The well untempered clavier is alive and well in the form of Chris Brown's solo piano series Six Primes (New World 80781-2). The six pieces are based on just intonation--the prime number ratios 2, 3, 5, 7, 11, and 13 are utilized varyingly for tuning and temporal structure according to the piece at hand.
The music takes a bit of adjustment on the part of your ears and then takes hold. Much of it sounds vaguely Indonesian--principally due to the sound of the scales as created by Brown. The composer in the liners gives us a full scope of the influences that went into the music: "Lou Harrison's endlessly branching melodies, Cowell's polyrhythms and tone clusters, Cage's equanimity and Stockhausen's deterministic force, the complex minimalism of Morton Feldman and the harmonics buzz of Ellen Fullman....And although I never thought about it during the composing process, I think I hear in its mixture of styles an influence of Ives." All this makes sense to me as I listen, though I do not believe I am familiar with Ellen Fullman's music.

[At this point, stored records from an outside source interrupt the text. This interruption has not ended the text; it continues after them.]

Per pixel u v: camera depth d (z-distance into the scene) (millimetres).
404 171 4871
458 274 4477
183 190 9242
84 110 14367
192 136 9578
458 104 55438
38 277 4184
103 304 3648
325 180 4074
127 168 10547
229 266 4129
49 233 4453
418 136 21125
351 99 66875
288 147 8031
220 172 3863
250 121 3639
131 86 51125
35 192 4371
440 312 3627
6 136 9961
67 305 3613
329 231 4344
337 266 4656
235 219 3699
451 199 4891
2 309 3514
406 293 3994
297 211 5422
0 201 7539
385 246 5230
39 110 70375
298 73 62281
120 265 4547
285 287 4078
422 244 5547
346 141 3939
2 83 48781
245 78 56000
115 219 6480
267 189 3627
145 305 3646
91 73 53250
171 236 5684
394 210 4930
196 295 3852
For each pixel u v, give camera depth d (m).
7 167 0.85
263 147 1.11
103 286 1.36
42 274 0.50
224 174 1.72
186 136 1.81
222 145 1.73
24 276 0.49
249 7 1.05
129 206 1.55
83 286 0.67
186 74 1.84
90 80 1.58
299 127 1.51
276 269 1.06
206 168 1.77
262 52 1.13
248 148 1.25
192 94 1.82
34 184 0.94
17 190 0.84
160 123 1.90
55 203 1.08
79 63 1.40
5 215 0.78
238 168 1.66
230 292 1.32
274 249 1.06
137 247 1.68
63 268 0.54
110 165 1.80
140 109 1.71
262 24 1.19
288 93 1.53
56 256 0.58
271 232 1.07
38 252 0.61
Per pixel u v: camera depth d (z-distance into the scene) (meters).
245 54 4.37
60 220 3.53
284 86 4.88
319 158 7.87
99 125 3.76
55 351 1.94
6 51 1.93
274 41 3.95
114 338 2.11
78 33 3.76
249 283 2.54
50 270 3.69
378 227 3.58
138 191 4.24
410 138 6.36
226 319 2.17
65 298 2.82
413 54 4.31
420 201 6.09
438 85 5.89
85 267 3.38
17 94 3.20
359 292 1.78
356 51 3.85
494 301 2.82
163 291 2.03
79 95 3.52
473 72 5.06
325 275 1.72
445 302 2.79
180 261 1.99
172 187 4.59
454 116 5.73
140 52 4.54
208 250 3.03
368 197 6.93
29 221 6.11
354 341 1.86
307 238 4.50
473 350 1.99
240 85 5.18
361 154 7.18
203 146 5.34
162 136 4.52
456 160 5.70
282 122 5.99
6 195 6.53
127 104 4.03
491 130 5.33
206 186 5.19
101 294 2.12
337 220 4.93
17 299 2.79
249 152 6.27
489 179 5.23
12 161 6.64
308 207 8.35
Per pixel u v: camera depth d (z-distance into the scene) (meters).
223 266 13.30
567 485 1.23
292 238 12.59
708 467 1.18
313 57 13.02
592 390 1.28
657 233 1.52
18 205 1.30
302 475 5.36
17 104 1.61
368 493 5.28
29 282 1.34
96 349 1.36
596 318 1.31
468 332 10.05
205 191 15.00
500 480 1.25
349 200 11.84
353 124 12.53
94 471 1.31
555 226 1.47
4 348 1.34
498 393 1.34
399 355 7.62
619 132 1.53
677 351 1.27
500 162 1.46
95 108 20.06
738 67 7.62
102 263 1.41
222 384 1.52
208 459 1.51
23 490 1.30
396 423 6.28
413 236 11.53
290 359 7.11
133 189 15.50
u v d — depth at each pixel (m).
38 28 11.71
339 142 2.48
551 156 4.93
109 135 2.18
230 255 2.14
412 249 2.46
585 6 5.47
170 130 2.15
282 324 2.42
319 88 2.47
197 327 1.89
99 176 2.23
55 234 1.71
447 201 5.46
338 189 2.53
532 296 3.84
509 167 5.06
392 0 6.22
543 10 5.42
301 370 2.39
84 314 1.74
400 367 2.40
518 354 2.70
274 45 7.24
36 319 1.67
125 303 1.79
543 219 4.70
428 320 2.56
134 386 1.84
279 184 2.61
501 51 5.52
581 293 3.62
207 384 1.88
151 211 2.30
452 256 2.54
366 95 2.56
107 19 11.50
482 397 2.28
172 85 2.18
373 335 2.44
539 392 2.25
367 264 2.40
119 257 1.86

One is never bored with these pieces--they are consistently inventive and the tunings bring continual difference to the ears. It is new music in a very new world context, or in other words it sounds as a natural expression of a world beyond our traditional Western one, which is fitting to the lineage of composers Chris Brown cites as influential. And in the end the music has its own trajectory that takes it beyond influence and into a music unto itself.
I find it all fascinating and substantial. Anyone with an interest in microtonal and post-classical forms will respond to this. Anyone with a sense of musical adventure in general will also get much out of this CD. It is important as a furtherance as well as lively and interesting music on its own terms. Very recommended.